Some have whispered about rookie mistakes Rollins has made that suggest she wasn’t fully prepared for the spotlight and scrutiny that will attend every move she makes. Meanwhile, some of the waves she has made have simply been a function of who she is.
“She’s a straight shooter. She tells you exactly what she thinks, and she acts on what she thinks is right,” says Mo Cowan, the former US senator and one-time chief of staff to Gov. Deval Patrick, who was a couple of years ahead of Rollins at Northeastern University Law School.
But even Rollins seems to recognize a need to modulate her propensity for blunt talk.
Following the election, she was part of a panel discussion that included Gross, the Boston police commissioner, and Deputy Superintendent Nora Baston, who was recently named commander of the department’s new Bureau of Community Engagement. When the police officials extolled efforts to break down barriers between the department and residents, including basketball games between police and teenagers and handing out ice cream to kids, Rollins threw a wrench into the works.
“We have to do more than that in order to engage the community,” she recalls saying at the forum.

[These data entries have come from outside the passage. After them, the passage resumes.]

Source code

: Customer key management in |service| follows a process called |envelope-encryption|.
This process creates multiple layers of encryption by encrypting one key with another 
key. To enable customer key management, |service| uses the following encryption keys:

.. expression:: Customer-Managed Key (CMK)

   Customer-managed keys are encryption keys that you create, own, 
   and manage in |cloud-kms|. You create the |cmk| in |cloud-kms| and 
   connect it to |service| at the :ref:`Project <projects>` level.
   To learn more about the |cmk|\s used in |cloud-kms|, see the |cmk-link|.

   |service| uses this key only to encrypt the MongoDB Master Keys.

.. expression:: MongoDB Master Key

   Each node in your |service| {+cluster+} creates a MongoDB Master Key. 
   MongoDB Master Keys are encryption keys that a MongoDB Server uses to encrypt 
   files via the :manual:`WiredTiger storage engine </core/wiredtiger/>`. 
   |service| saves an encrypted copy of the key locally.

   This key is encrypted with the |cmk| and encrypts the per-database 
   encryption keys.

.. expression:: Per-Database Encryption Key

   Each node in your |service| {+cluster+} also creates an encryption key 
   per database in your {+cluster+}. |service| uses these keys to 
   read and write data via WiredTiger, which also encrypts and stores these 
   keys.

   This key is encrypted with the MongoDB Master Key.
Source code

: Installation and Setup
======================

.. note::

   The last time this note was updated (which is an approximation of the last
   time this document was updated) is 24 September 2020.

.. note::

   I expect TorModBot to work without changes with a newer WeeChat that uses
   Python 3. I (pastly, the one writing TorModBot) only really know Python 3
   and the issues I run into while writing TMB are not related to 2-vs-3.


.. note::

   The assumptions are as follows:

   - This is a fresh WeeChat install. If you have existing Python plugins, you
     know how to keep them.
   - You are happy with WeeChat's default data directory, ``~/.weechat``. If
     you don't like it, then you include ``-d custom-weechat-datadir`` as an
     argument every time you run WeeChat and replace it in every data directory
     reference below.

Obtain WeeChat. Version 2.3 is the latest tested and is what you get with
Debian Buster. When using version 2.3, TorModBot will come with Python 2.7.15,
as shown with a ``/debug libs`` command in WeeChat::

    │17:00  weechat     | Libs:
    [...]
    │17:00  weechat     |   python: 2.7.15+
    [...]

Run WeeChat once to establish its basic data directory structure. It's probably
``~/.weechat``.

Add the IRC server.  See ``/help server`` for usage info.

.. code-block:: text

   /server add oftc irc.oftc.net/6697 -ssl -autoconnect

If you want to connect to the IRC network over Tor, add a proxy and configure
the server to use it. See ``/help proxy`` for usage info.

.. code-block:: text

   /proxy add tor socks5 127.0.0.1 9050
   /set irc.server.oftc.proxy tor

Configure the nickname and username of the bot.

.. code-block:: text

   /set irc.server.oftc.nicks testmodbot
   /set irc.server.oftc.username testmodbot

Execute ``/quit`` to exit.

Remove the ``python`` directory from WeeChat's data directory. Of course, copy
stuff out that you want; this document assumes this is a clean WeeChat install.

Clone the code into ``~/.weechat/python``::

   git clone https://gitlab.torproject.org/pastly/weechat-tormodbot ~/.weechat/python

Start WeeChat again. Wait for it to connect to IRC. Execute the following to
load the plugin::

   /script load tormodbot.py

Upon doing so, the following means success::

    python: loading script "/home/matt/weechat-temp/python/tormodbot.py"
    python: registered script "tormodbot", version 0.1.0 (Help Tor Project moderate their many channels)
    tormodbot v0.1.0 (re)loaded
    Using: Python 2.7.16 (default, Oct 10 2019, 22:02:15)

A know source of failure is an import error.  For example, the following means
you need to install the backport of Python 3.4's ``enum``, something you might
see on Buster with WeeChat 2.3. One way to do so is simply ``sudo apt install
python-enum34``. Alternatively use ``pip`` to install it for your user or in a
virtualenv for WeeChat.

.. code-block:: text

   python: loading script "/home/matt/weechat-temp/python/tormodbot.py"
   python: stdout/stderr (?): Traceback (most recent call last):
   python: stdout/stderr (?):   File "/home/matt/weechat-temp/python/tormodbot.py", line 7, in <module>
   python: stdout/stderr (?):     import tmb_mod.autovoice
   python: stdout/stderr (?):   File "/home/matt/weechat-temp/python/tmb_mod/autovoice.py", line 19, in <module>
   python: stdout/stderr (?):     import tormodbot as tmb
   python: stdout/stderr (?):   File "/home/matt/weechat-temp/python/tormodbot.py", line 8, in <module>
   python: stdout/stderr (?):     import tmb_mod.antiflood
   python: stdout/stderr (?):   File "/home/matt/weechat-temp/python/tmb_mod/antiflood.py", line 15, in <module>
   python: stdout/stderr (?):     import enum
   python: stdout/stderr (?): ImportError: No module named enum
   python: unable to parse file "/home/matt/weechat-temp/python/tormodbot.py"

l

Rollins, who is concerned that the community engagement ethos isn’t practiced across the entire department, went on to say it does no good for officers to be handing out ice cream to some kids during the day, while gang unit cops are encountering others late at night and “knocking their teeth out.”
She says Gross stared daggers at her.
“The statements I made I stand by,” says Rollins. “Whether that was the forum to have that discussion would be a different story. I think I will just own that. I need to realize that I’m now the DA.”
“I describe her style as forceful,” says Suffolk County Sheriff Steve Tompkins. “I like her style. That said, when you’re coming from outside, you have to establish relationships that are going to be meaningful so people will continue to give you their support.”
“She didn’t get where she is by lacking self-confidence,” says Tom Glynn, the former CEO of Massport who brought her on as general counsel. “I was a fan working with her, and I’ve been a fan since. She’s very engaging. She’s a good listener. She’s willing to try new things. I think people need to give her a chance to do the consensus building and put her team together.”
Asked if she finds the prospects of her new role daunting, Rollins pauses for a moment.
“I think it’s exciting,” she says. “Change is good.”